Extend the research abstracts on location privacy and security policy analysis, picking up after their final sentence.

§ Excerpt to read
-- Opening Marker --
On guaranteeing k-anonymity in location databases

The development of location-based services and mobile devices has lead to an increase in the location data. Through the data mining process, some valuable information can be discovered from location data. However, the attackers may also extract some private (sensitive) information of the user and this can make threats against the user location privacy. Therefore, location privacy protection becomes a key factor to the success in privacy preserving in location-based services. In this paper, we propose a new approach as well as an algorithm to guarantee k-anonymity in a location database. The algorithm will maintain the association rules which have significance for the data mining process. Moreover, the algorithm also considers excluding new significant association rules created during the run of the algorithm.

Parameterized model checking for security policy analysis

We explain how a parameterized model checking technique can be exploited to mechanize the analysis of access control policies. The main advantage of the approach is to reason regardless of the number of users of the system in which the policy is enforced. This permits to obtain more useful results from the analysis; for instance, ensuring that sensitive permissions cannot be leaked regardless of the number of users in the system. We also briefly discuss how some heuristics make the technique scalable to handle (very) large policies. This is demonstrated by a comparative experimental evaluation with state-of-the-art tools for the analysis of access control policies.
-- Closing Marker --
§ Input data
-- Opening Marker --
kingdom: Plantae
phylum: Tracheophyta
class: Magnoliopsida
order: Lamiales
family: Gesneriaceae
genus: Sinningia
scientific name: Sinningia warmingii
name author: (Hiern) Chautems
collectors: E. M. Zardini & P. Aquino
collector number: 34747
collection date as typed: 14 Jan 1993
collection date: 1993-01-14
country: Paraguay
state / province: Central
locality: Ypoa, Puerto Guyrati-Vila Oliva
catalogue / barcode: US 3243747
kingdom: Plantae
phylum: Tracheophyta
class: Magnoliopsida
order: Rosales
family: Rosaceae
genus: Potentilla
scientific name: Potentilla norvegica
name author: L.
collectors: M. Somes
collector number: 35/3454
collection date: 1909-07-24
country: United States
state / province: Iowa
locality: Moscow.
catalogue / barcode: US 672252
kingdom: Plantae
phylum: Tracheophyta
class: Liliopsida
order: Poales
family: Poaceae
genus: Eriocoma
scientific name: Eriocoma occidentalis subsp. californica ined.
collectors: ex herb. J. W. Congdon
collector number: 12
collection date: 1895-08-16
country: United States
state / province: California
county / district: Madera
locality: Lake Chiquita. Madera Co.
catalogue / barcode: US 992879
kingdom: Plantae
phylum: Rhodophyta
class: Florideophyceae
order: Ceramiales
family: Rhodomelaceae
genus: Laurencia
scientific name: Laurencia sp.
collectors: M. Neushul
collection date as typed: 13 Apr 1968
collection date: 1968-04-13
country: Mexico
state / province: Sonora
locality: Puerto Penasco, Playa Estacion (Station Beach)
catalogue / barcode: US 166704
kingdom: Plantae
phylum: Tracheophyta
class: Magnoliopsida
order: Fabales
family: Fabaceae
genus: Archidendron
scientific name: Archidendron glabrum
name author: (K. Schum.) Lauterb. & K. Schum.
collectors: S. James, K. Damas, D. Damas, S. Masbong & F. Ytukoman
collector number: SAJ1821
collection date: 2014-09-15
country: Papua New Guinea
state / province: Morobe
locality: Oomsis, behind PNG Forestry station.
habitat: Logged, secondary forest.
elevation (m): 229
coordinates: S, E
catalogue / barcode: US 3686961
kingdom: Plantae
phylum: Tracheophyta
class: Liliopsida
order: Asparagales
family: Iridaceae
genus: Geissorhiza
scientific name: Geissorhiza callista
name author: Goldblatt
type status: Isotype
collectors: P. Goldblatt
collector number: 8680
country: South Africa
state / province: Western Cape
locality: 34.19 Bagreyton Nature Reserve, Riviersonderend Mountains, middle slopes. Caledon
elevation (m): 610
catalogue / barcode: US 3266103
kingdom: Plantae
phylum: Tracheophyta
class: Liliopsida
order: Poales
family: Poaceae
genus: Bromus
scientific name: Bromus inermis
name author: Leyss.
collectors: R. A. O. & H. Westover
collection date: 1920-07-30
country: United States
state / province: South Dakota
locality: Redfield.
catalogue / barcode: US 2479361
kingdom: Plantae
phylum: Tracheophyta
-- Closing Marker --
§ Response area
Toward service placement on Fog computing landscape

This paper proposes an approach to optimize service placement on Fog landscape in the context of the Internet of Things (IoT). A multi-tier fog computing architecture that supports IoT service provision is devised. Based on this architecture, a novel service placement mechanism that optimizes service decentralization on Fog landscape leveraging context-aware information such as location, time, quality of services (QoS) has been proposed. An experiment has been conducted to evaluate the proposed approach with several simulations applying to smart grid applications. The results reveal the effectiveness of the proposed approach in terms of reducing latency, energy consumption, and network load in comparison with the conventional cloud computing model.

Solving the User-Role Reachability Problem in ARBAC with Role Hierarchy

Access Control is becoming increasingly important for todays ubiquitous systems since it provides mechanism to prevent sensitive resources in the systems against unauthorized users. In access control models, the administration of access control policies is an important task that raises a crucial analysis problem: if a set of administrators can give a user an unauthorized access permission. We consider the analysis problem in the context of the Administrative Role-Based Access Control (ARBAC), the most widespread administrative model. One of the main assumptions of current analysis techniques is that the role hierarchy is constant and thus can be abstracted away that results in the bad scalability of analysis techniques. In this paper, we introduce three reductions to enable an available analysis technique, namely ASASPXL, to handle the user-role reachability problem with the presence of role hierarchy. An extensive experimentation reports the superiority of our reductions in comparison with the approach used in the literature.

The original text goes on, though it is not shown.